▶ _TASK STATEMENT_:
This task calls for the lines below starting at the one containing "Detect the street" and ending at the one containing "Annotate this screen: name", repeated exactly with both ends kept and pictures left out.

[Records from a collection]

===============

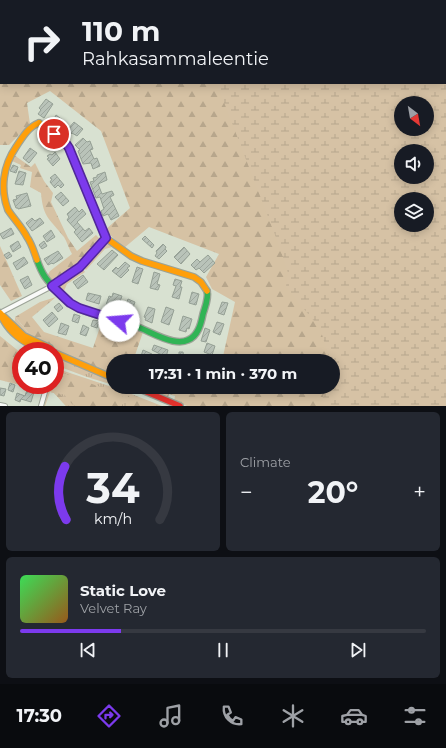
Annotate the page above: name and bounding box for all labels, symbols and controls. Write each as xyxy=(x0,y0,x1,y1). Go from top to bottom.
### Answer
text: 110 m xyxy=(82,14,160,48)
icon: right xyxy=(16,16,68,68)
text: Rahkasammaleentie xyxy=(82,48,269,70)
north arrow xyxy=(394,96,434,136)
map controls xyxy=(394,96,434,232)
pin xyxy=(37,117,71,151)
icon: arrive xyxy=(43,123,65,145)
button: sound xyxy=(394,144,434,184)
button: layers xyxy=(394,192,434,232)
position arrow xyxy=(98,300,140,342)
speed limit sign: 40 xyxy=(12,342,64,394)
text: 17:31 · 1 min · 370 m xyxy=(149,364,297,383)
text: Climate xyxy=(240,454,291,470)
text: 34 xyxy=(85,462,140,512)
text: 20° xyxy=(308,474,358,511)
text: − xyxy=(240,479,253,506)
text: + xyxy=(413,479,426,506)
text: km/h xyxy=(94,509,132,527)
text: Static Love xyxy=(80,581,166,600)
text: Velvet Ray xyxy=(80,600,147,616)
icon: previous xyxy=(77,639,99,661)
icon: pause xyxy=(212,639,234,661)
icon: next xyxy=(347,639,369,661)
icon: directions xyxy=(95,702,123,730)
icon: music xyxy=(157,702,185,730)
icon: phone xyxy=(218,702,246,730)
icon: climate xyxy=(279,702,307,730)
icon: car xyxy=(340,702,368,730)
icon: filters xyxy=(401,702,429,730)
text: 17:30 xyxy=(17,705,62,727)

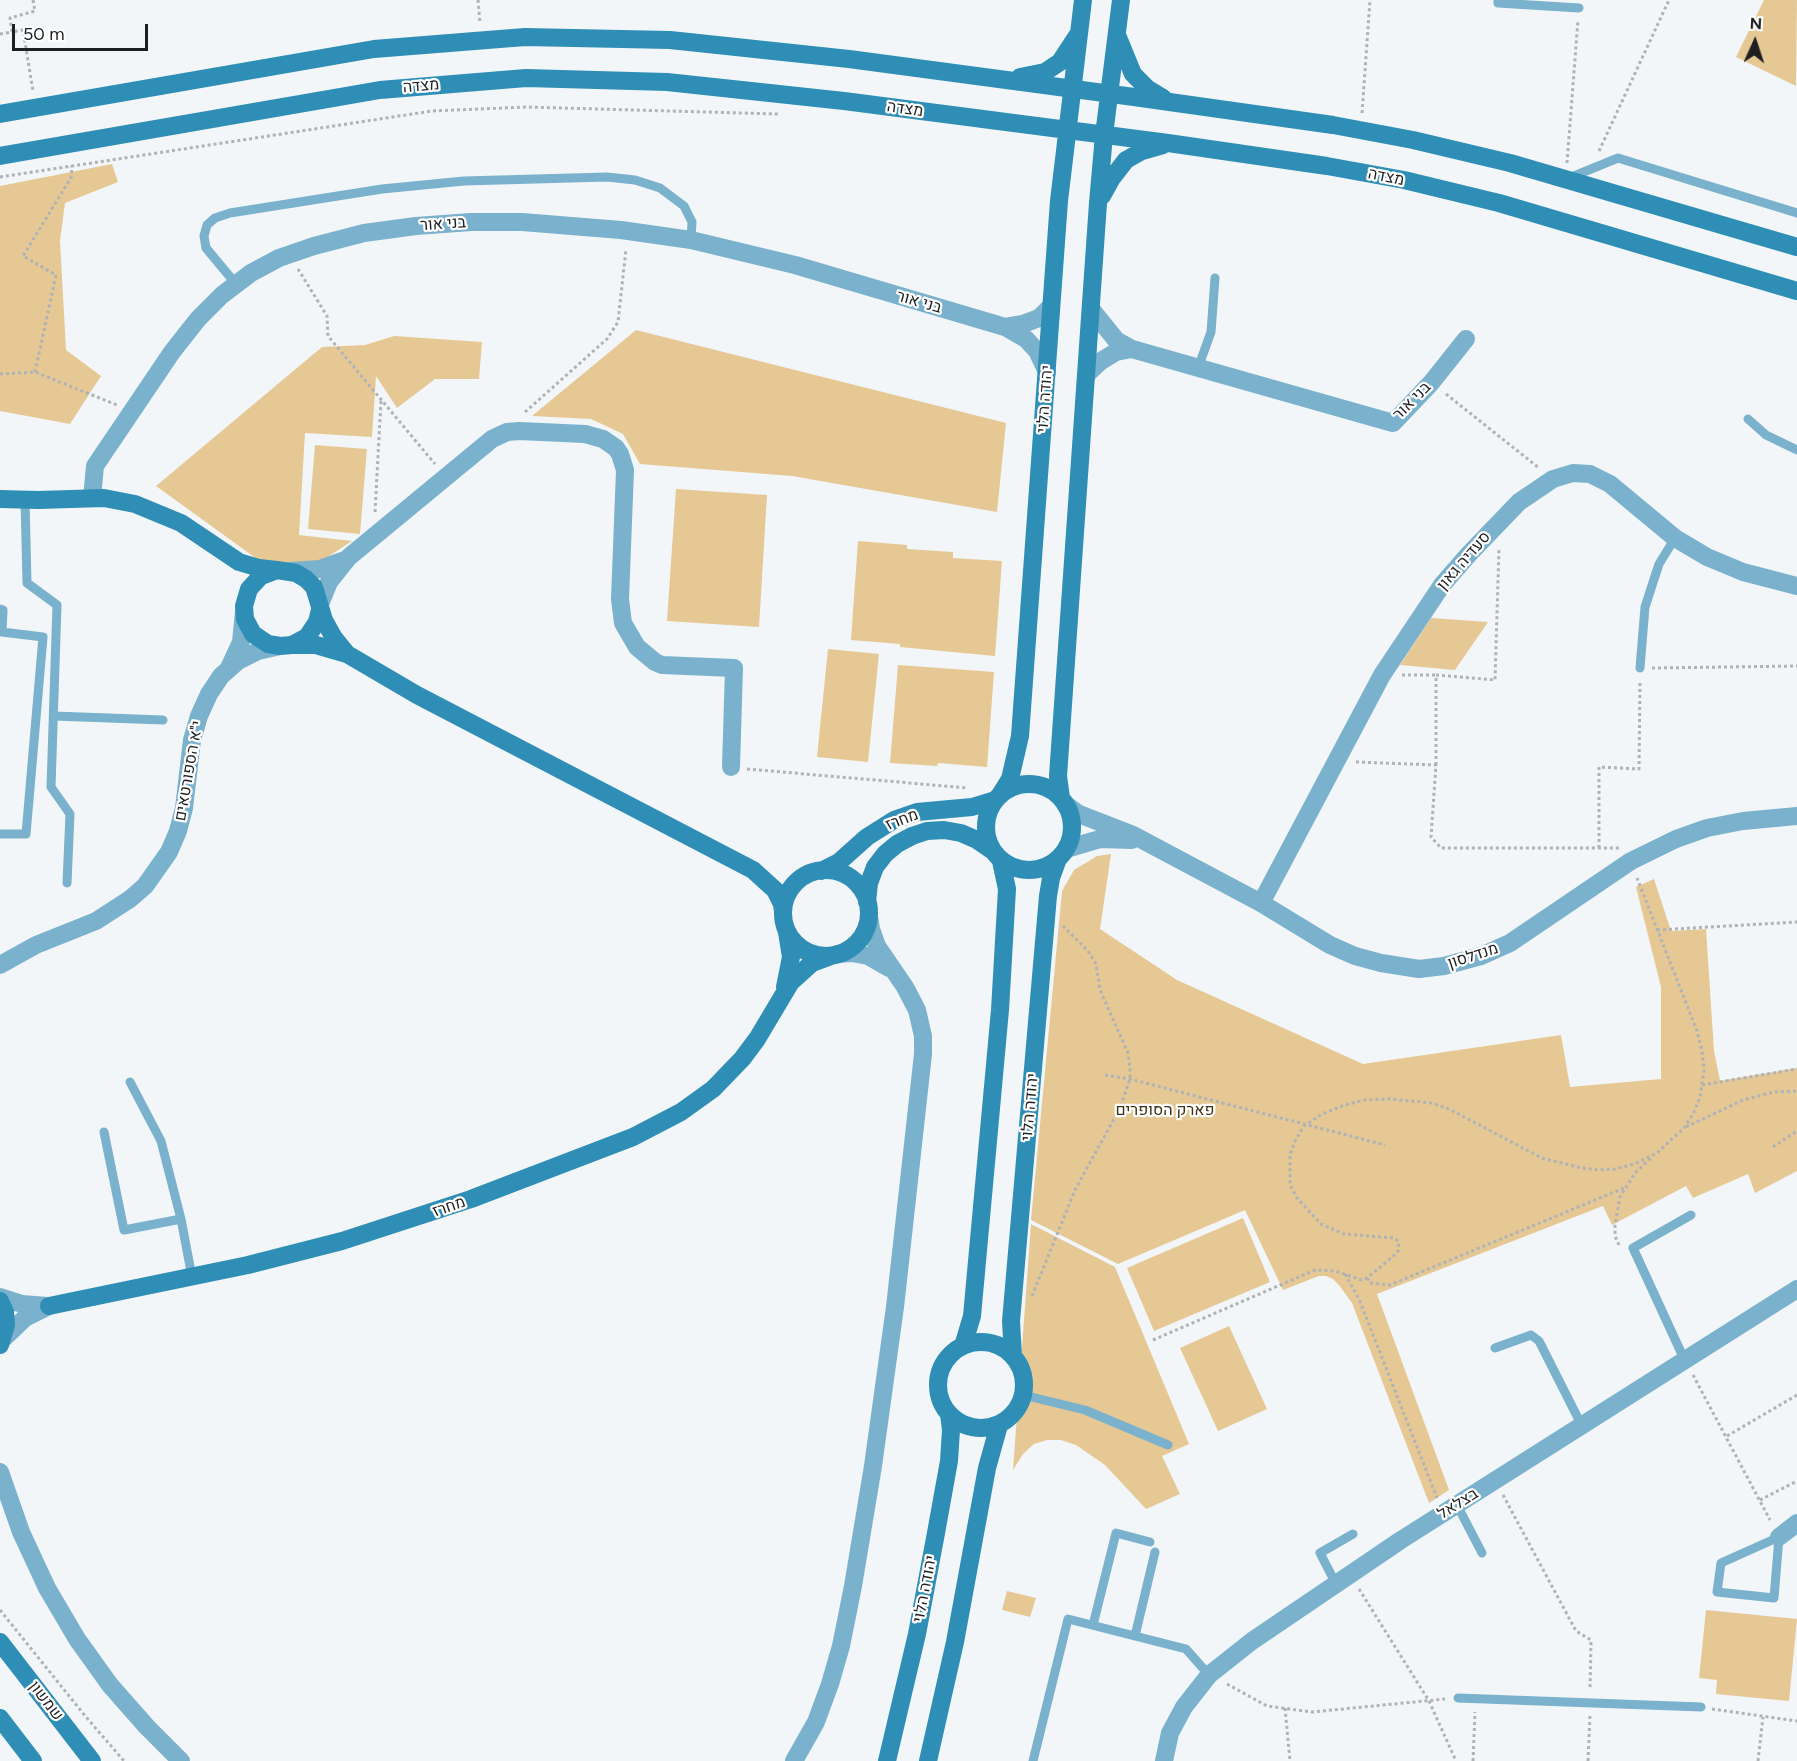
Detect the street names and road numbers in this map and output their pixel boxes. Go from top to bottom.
street label: מצדה [402,75,440,97]
street label: מצדה [886,97,924,121]
street label: מצדה [1366,164,1406,190]
street label: בני אור [419,213,467,235]
street label: בני אור [894,286,944,318]
street label: יהודה הלוי [1033,365,1057,433]
street label: בני אור [1389,378,1435,424]
street label: סעדיה גאון [1433,528,1495,594]
street label: י"א הספורטאים [171,719,207,823]
street label: מחרז [883,805,921,835]
street label: מנדלסון [1445,939,1501,973]
street label: יהודה הלוי [1017,1072,1043,1142]
street label: מחרז [430,1192,468,1222]
street label: בצלאל [1434,1484,1482,1524]
street label: יהודה הלוי [909,1554,941,1624]
street label: שמשון [25,1677,67,1725]

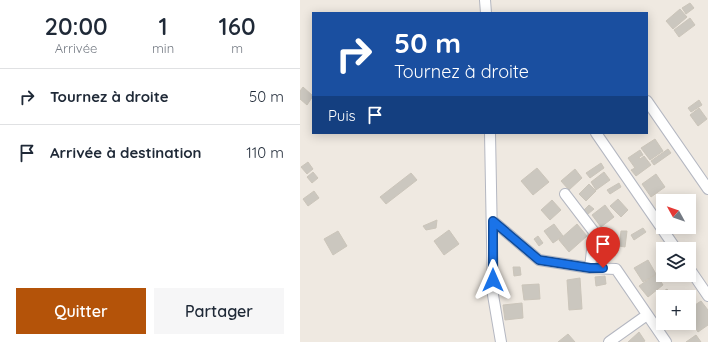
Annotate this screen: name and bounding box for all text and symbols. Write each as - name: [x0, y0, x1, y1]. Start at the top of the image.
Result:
- text: 20:00: [44, 11, 108, 41]
- text: 1: [158, 11, 168, 41]
- text: 160: [219, 11, 256, 41]
- text: 50 m: [394, 25, 461, 60]
- icon: right: [328, 28, 380, 80]
- text: Arrivée: [55, 40, 97, 56]
- text: min: [152, 40, 174, 56]
- text: m: [231, 40, 243, 56]
- text: Tournez à droite: [394, 60, 529, 83]
- icon: right: [16, 86, 38, 108]
- text: Tournez à droite: [50, 87, 169, 106]
- text: 50 m: [249, 87, 284, 106]
- icon: arrive: [364, 104, 386, 126]
- text: Puis: [328, 106, 356, 125]
- icon: arrive: [16, 142, 38, 164]
- text: Arrivée à destination: [50, 143, 202, 162]
- text: 110 m: [246, 143, 284, 162]
- north arrow: [656, 194, 696, 234]
- map controls: [656, 194, 696, 330]
- pin: [586, 227, 620, 268]
- icon: arrive: [592, 233, 614, 255]
- button: layers: [656, 242, 696, 282]
- position arrow: [472, 259, 514, 301]
- button: Quitter: [16, 288, 146, 334]
- button: Partager: [154, 288, 284, 334]
- button: +: [656, 290, 696, 330]

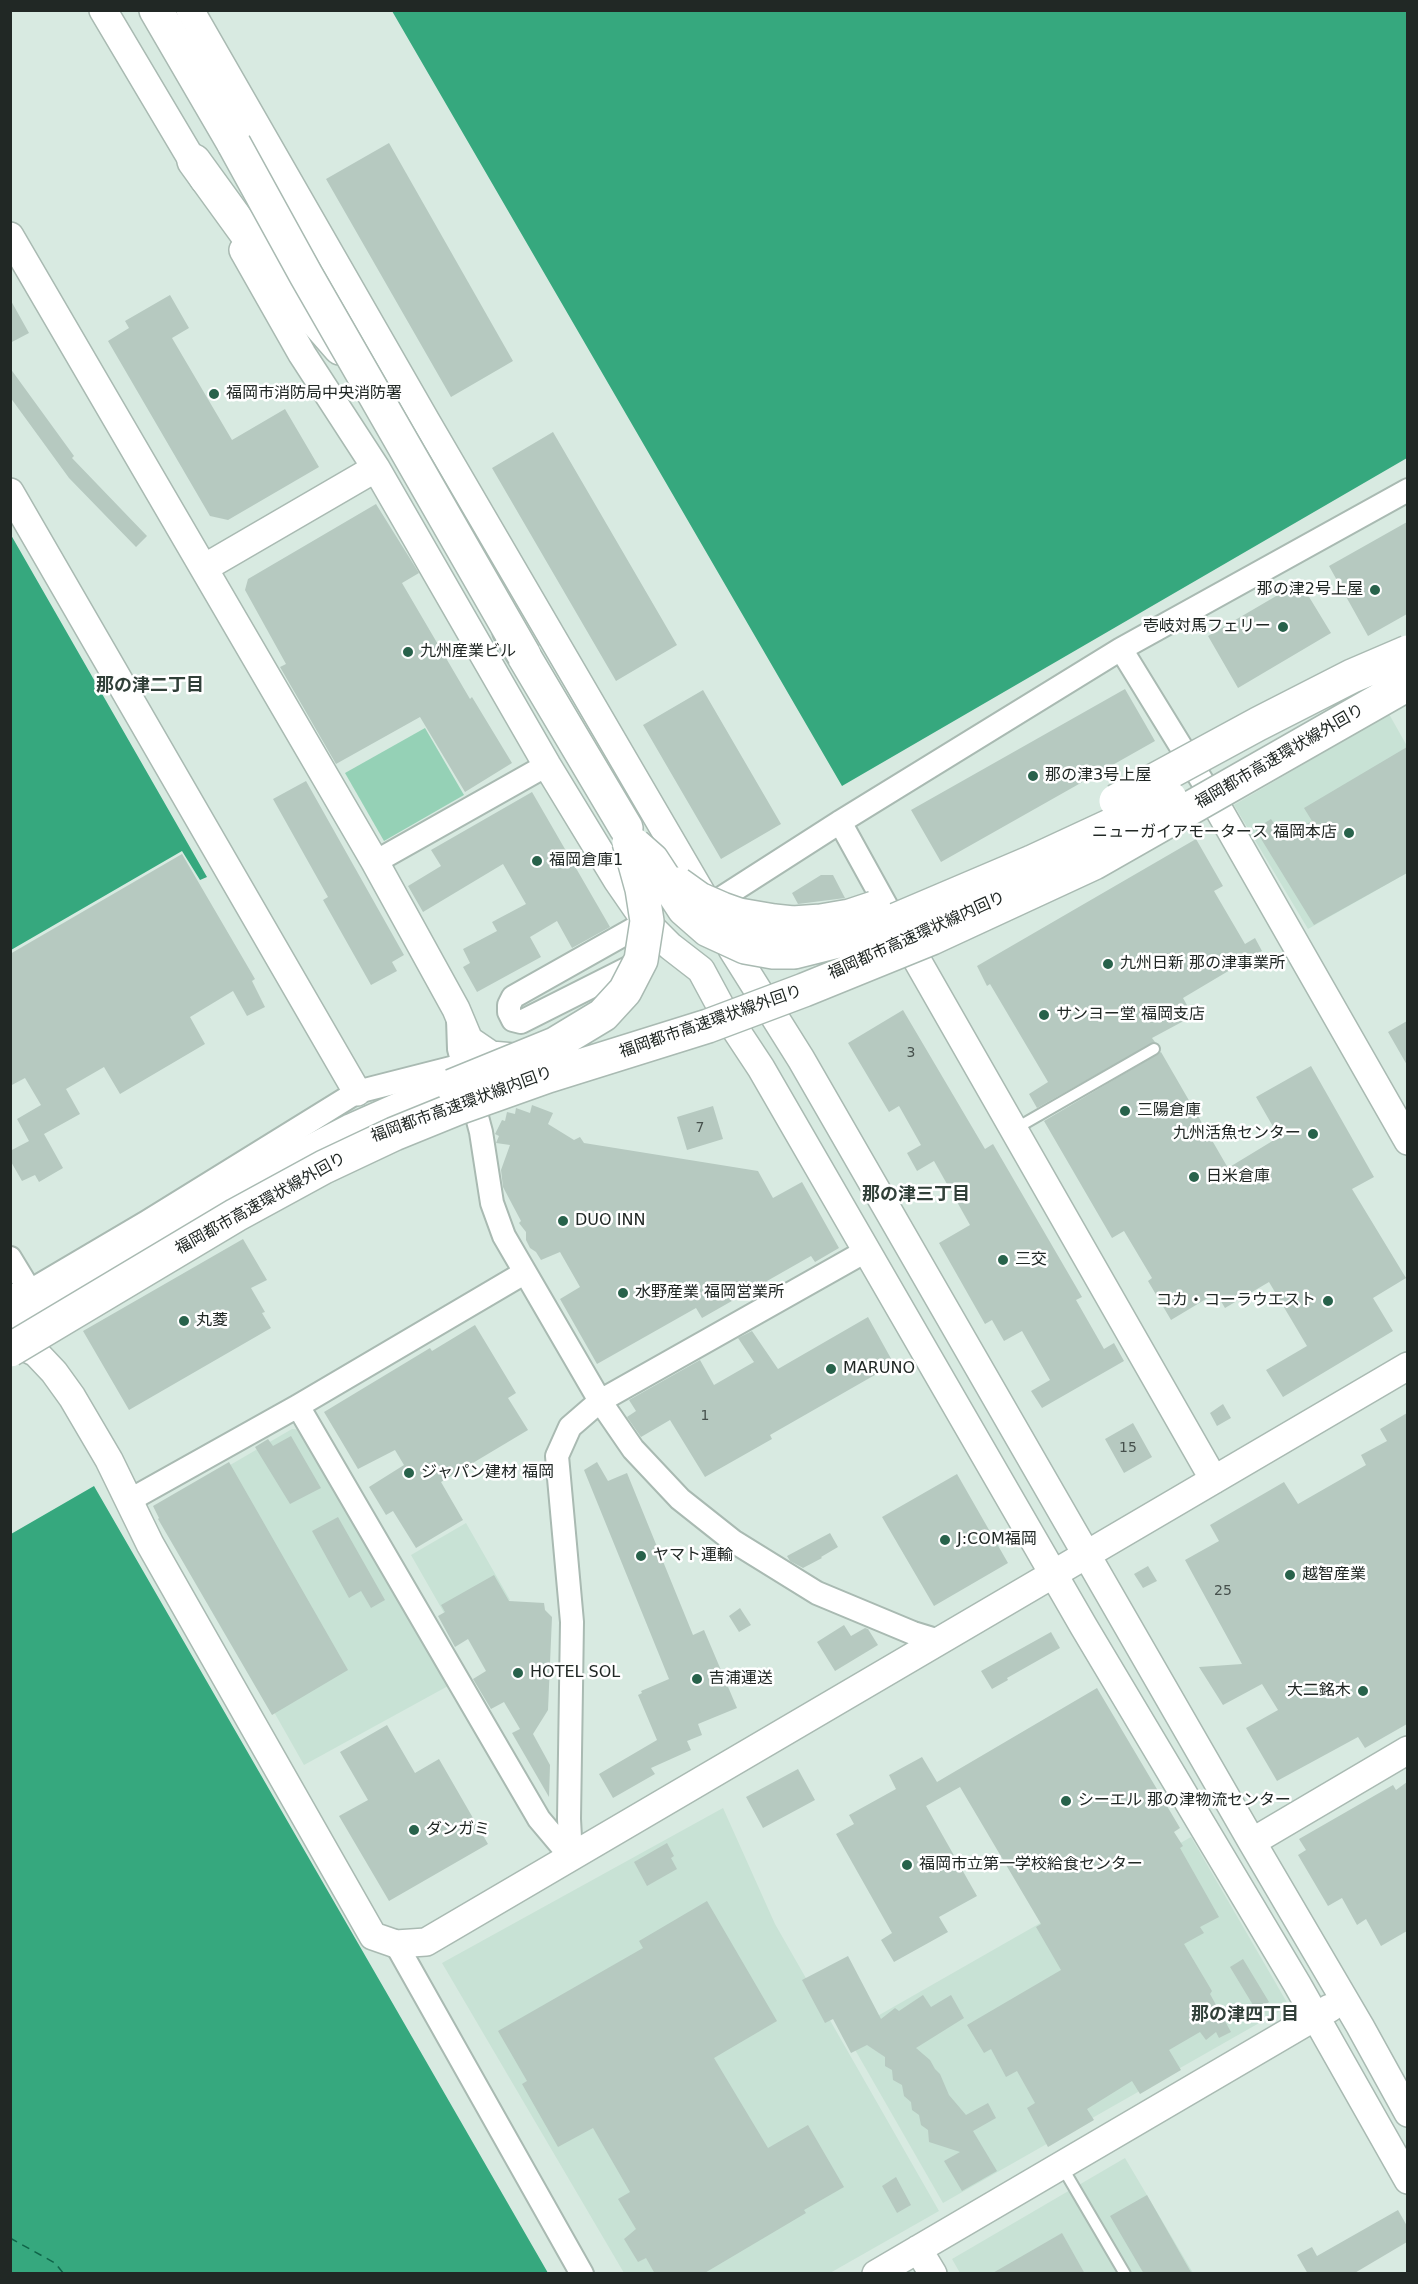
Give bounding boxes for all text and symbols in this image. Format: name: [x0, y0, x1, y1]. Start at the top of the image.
place label: 福岡市消防局中央消防署: [226, 384, 402, 404]
marker: 福岡市消防局中央消防署: [207, 387, 221, 401]
place label: 那の津2号上屋: [1257, 580, 1363, 600]
marker: 那の津2号上屋: [1368, 583, 1382, 597]
place label: 壱岐対馬フェリー: [1143, 617, 1271, 637]
marker: 壱岐対馬フェリー: [1276, 620, 1290, 634]
place label: 九州産業ビル: [420, 642, 516, 662]
marker: 九州産業ビル: [401, 645, 415, 659]
district label: 那の津二丁目: [96, 675, 204, 697]
street label: 福岡都市高速環状線外回り: [1192, 701, 1368, 813]
place label: 那の津3号上屋: [1045, 766, 1151, 786]
marker: 那の津3号上屋: [1026, 769, 1040, 783]
place label: ニューガイアモータース 福岡本店: [1092, 823, 1337, 843]
marker: ニューガイアモータース 福岡本店: [1342, 826, 1356, 840]
place label: 福岡倉庫1: [549, 851, 623, 871]
marker: 福岡倉庫1: [530, 854, 544, 868]
street label: 福岡都市高速環状線内回り: [825, 888, 1009, 984]
place label: 九州日新 那の津事業所: [1120, 954, 1285, 974]
marker: 九州日新 那の津事業所: [1101, 957, 1115, 971]
street label: 福岡都市高速環状線外回り: [617, 982, 805, 1062]
place label: サンヨー堂 福岡支店: [1056, 1005, 1205, 1025]
marker: サンヨー堂 福岡支店: [1037, 1008, 1051, 1022]
house number: 3: [907, 1045, 915, 1061]
street label: 福岡都市高速環状線内回り: [369, 1063, 555, 1147]
place label: 三陽倉庫: [1137, 1101, 1201, 1121]
marker: 三陽倉庫: [1118, 1104, 1132, 1118]
house number: 7: [696, 1120, 704, 1136]
place label: 九州活魚センター: [1173, 1124, 1301, 1144]
marker: 九州活魚センター: [1306, 1127, 1320, 1141]
street label: 福岡都市高速環状線外回り: [172, 1149, 350, 1259]
place label: 日米倉庫: [1206, 1167, 1270, 1187]
marker: 日米倉庫: [1187, 1170, 1201, 1184]
district label: 那の津三丁目: [862, 1184, 970, 1206]
place label: DUO INN: [575, 1211, 645, 1231]
marker: DUO INN: [556, 1214, 570, 1228]
place label: 三交: [1015, 1250, 1047, 1270]
marker: 三交: [996, 1253, 1010, 1267]
place label: 水野産業 福岡営業所: [635, 1283, 784, 1303]
marker: 水野産業 福岡営業所: [616, 1286, 630, 1300]
place label: コカ・コーラウエスト: [1156, 1291, 1316, 1311]
marker: コカ・コーラウエスト: [1321, 1294, 1335, 1308]
place label: 丸菱: [196, 1311, 228, 1331]
marker: 丸菱: [177, 1314, 191, 1328]
place label: MARUNO: [843, 1359, 915, 1379]
marker: MARUNO: [824, 1362, 838, 1376]
house number: 1: [701, 1408, 709, 1424]
house number: 15: [1119, 1440, 1137, 1456]
place label: ジャパン建材 福岡: [421, 1463, 554, 1483]
marker: ジャパン建材 福岡: [402, 1466, 416, 1480]
place label: J:COM福岡: [957, 1530, 1037, 1550]
marker: J:COM福岡: [938, 1533, 952, 1547]
place label: ヤマト運輸: [653, 1546, 733, 1566]
marker: ヤマト運輸: [634, 1549, 648, 1563]
place label: 越智産業: [1302, 1565, 1366, 1585]
marker: 越智産業: [1283, 1568, 1297, 1582]
house number: 25: [1214, 1583, 1232, 1599]
place label: HOTEL SOL: [530, 1663, 620, 1683]
marker: HOTEL SOL: [511, 1666, 525, 1680]
place label: 吉浦運送: [709, 1669, 773, 1689]
marker: 吉浦運送: [690, 1672, 704, 1686]
place label: 大二銘木: [1287, 1681, 1351, 1701]
marker: 大二銘木: [1356, 1684, 1370, 1698]
place label: シーエル 那の津物流センター: [1078, 1791, 1291, 1811]
marker: シーエル 那の津物流センター: [1059, 1794, 1073, 1808]
place label: ダンガミ: [426, 1820, 490, 1840]
marker: ダンガミ: [407, 1823, 421, 1837]
place label: 福岡市立第一学校給食センター: [919, 1855, 1143, 1875]
marker: 福岡市立第一学校給食センター: [900, 1858, 914, 1872]
district label: 那の津四丁目: [1191, 2004, 1299, 2026]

===============

▶ _REPLY TO THE EXERCISE_:
Detect the street names and road numbers in this map and output their pixel boxes. Go from top to bottom.
street label: מצדה [402,75,440,97]
street label: מצדה [886,97,924,121]
street label: מצדה [1366,164,1406,190]
street label: בני אור [419,213,467,235]
street label: בני אור [894,286,944,318]
street label: יהודה הלוי [1033,365,1057,433]
street label: בני אור [1389,378,1435,424]
street label: סעדיה גאון [1433,528,1495,594]
street label: י"א הספורטאים [171,719,207,823]
street label: מחרז [883,805,921,835]
street label: מנדלסון [1445,939,1501,973]
street label: יהודה הלוי [1017,1072,1043,1142]
street label: מחרז [430,1192,468,1222]
street label: בצלאל [1434,1484,1482,1524]
street label: יהודה הלוי [909,1554,941,1624]
street label: שמשון [25,1677,67,1725]

Annotate this screen: name and bounding box for all text and symbols. Write each as - name: [x0, y0, x1, y1]. Start at the top of the image.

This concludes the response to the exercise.